>>How's that "bad code"? On most desktop architecture, integers are coded as 2's...

loup-vaillant · on March 4, 2016

You sound like programming languages are a Given™, never to be modified —or at least not by us lowly programmers. That's too pessimistic for my taste.

As for whether C would be better off… that's besides the point. Taken to its extreme, undefined behaviour upon signed integer overflow breaks C's own philosophy.

C is supposed to be closed to the metal. Originally, it was. So you'd expect that if some `ADD R1 R2` instruction triggers an overflow, you might observe funny results that might have funny consequences down the line.

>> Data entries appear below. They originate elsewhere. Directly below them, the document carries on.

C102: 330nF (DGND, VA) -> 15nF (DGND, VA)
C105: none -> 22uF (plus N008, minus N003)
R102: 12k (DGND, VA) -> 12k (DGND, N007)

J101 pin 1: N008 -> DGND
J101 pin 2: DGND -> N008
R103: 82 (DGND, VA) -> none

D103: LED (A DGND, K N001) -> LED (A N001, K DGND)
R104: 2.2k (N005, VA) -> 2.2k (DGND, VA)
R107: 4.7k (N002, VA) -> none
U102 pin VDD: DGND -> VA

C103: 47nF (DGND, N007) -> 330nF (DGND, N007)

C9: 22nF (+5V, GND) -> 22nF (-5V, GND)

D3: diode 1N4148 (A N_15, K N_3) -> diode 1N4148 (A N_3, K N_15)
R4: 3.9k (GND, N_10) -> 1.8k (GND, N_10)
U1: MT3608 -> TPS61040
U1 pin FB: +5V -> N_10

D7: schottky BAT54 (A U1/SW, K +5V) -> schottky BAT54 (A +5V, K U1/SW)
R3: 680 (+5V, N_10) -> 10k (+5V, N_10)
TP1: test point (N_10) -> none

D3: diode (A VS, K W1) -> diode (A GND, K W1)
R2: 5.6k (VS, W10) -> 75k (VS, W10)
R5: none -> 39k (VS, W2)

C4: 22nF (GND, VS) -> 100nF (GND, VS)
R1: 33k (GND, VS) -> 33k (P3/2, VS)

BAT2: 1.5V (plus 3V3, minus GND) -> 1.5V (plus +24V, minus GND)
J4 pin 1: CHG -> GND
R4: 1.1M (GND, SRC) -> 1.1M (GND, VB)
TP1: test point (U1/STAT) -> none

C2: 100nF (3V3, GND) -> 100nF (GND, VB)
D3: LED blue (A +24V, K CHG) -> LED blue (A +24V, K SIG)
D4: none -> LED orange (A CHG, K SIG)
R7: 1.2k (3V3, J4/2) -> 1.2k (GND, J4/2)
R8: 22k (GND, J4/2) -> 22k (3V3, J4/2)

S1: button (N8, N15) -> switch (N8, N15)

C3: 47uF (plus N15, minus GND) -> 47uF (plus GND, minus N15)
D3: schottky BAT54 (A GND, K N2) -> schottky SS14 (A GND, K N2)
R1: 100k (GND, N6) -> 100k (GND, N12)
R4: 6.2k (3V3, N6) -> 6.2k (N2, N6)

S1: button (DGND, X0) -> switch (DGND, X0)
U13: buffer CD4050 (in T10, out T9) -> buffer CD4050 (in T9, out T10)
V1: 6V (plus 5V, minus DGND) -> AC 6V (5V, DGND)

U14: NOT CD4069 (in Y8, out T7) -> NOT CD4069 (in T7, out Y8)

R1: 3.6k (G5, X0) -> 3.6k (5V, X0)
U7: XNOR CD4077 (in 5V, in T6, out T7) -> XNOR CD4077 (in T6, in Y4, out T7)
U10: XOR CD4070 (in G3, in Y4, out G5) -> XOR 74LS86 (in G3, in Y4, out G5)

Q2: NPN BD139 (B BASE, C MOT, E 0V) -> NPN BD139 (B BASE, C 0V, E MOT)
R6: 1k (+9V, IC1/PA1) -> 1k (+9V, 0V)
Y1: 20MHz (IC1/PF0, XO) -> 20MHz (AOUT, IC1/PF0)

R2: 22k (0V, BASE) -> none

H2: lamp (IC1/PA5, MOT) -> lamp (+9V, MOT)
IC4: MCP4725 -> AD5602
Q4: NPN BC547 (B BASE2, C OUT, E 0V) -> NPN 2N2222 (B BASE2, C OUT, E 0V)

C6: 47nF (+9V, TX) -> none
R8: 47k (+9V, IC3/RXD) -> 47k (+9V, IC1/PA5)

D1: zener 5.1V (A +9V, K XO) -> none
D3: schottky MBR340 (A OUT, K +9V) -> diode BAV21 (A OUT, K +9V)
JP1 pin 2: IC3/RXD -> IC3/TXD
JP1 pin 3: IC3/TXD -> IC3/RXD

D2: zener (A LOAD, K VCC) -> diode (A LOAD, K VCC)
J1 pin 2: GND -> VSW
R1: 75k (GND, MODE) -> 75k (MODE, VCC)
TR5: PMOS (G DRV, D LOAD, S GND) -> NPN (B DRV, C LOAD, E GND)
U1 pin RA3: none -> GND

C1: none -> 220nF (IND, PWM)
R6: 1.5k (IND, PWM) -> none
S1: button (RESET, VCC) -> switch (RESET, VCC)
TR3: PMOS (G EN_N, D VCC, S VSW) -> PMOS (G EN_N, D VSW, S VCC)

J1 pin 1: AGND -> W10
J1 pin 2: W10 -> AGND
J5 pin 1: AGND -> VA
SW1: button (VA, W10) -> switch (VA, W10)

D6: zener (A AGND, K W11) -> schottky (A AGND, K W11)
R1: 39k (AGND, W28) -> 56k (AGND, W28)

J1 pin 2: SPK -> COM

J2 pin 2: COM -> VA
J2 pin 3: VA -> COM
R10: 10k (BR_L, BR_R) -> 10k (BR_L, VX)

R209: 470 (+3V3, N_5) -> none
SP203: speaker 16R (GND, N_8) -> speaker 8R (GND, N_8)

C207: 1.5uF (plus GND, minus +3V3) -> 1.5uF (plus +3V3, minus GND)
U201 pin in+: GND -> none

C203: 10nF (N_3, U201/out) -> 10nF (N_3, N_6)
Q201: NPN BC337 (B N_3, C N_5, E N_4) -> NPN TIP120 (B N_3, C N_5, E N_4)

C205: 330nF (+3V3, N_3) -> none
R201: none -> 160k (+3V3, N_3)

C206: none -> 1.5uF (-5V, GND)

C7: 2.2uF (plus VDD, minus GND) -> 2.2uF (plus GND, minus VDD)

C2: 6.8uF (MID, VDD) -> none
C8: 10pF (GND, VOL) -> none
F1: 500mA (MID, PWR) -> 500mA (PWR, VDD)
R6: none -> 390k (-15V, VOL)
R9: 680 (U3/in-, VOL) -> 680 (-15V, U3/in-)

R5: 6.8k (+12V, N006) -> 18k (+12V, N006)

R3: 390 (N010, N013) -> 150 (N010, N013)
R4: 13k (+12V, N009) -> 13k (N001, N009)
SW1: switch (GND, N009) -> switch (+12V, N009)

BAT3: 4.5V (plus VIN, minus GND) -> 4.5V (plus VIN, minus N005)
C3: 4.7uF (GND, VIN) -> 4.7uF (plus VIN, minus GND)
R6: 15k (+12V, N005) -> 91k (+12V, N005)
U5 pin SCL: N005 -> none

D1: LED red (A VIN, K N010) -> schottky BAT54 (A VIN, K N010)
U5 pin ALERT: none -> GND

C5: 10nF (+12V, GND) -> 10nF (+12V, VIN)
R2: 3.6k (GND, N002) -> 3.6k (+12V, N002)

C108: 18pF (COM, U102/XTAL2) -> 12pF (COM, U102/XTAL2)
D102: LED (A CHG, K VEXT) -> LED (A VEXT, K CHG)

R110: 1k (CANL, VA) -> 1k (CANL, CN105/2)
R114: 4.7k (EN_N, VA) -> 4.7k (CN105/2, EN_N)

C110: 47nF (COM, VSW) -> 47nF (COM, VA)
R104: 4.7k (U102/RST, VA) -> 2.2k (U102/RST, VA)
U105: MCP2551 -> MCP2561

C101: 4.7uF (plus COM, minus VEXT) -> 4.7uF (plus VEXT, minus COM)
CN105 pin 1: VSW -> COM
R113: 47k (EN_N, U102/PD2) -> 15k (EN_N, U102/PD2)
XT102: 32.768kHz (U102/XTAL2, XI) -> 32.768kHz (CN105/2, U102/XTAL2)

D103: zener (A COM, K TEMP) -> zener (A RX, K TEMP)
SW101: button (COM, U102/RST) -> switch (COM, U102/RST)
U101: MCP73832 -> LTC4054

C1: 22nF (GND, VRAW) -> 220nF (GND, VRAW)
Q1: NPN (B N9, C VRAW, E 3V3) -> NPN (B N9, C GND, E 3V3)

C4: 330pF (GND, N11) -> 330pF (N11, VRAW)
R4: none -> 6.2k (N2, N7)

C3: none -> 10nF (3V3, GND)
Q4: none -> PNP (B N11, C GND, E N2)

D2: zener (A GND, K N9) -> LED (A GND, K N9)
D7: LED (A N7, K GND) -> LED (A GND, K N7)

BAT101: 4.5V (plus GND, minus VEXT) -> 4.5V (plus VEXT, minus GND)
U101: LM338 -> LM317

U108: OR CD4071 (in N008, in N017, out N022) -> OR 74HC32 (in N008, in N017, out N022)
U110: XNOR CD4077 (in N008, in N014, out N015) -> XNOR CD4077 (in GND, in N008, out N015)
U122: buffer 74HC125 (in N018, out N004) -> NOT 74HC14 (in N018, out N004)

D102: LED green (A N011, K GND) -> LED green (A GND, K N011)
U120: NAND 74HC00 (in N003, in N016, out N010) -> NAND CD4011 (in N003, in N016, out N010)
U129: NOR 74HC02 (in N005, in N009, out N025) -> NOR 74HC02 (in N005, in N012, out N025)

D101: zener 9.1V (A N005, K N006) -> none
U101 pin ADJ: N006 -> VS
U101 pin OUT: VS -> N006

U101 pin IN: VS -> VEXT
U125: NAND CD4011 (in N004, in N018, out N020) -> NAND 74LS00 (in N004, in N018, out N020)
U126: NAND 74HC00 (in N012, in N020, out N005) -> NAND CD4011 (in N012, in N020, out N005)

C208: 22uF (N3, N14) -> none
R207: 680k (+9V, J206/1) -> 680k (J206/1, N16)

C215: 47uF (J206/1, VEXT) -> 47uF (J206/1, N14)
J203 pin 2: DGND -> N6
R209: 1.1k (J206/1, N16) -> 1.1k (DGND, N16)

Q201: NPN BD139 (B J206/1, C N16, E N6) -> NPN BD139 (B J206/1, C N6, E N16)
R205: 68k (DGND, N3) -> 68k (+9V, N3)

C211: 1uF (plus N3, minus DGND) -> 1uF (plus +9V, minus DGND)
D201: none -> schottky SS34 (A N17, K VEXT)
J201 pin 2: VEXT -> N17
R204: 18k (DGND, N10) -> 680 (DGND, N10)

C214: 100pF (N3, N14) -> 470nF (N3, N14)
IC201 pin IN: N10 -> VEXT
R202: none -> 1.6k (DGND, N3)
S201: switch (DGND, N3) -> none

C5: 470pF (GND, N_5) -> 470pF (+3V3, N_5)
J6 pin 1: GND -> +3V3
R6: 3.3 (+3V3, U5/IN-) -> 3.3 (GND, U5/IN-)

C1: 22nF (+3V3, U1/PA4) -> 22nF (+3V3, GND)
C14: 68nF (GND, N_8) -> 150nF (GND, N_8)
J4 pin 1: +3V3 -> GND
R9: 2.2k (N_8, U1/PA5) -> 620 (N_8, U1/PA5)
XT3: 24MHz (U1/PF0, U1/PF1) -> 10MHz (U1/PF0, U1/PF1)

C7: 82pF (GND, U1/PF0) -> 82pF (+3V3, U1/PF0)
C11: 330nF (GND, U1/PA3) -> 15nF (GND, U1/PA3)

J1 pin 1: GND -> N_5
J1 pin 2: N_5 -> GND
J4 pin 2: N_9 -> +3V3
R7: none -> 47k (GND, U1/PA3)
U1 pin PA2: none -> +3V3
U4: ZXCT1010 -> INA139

You'd further expect that the `+` operator has the exact same consequences —because C is close to the metal.

What you do not expect, is this (imagine you're writing a PID for a DSP, where integer arithmetic saturates):

  int signal = input + 1;
  if (signal == input) { // tests for saturation
      // dead code, because undefined behaviour
      //
      // The only way for this test to be true is
      // to overflow signed integer addition.
      // Signed integer overflow is undefined, so
      // the compiler is allowed to assume it never
      // happens.
      //
      // Therefore, the test above is always false,
      // and the code right here is marked as dead.
  }

Dead code is not whatever funny behaviour that might have risen from the `ADD R1 R2` above. That's the compiler doing weird stuff because "undefined behaviour" allowed it to go crazy. This is not what you'd expect of a low level language. Craziness is supposed to come from the platform, not the compiler.

Now C being what it is, the quick fix would be to use INT_MAX instead. It's the portable way to do this test, and would avoid that crazy dead code elimination. But this is not enough: if `input == INT_MAX`, we still have an overflow, and who knows what would happen. The real fix would be something like this:

  int signal = input + (input == INT_MAX ? 0 : 1);
  if (signal == INT_MAX) {
      // live code, yay!
  }

I have to emulate saturation in software! Why?!? The platform does this already with the `ADD` instruction, why can't I just use it? Why am I even using a low level language?

In this particular case, the spirit of the C standard was clearly to have addition map to whatever hardware instruction was available. If the `ADD` wrapped around, so would `+`. If it saturated, so would `+`. And if it trapped like a divide by zero, so would `+`.

Instead, the compiler writers took the standard to the letter, and saw "undefined" as a license to eliminate code that wasn't dead by any such low level assumption. Doing this clearly violates the idea that C is close to the metal.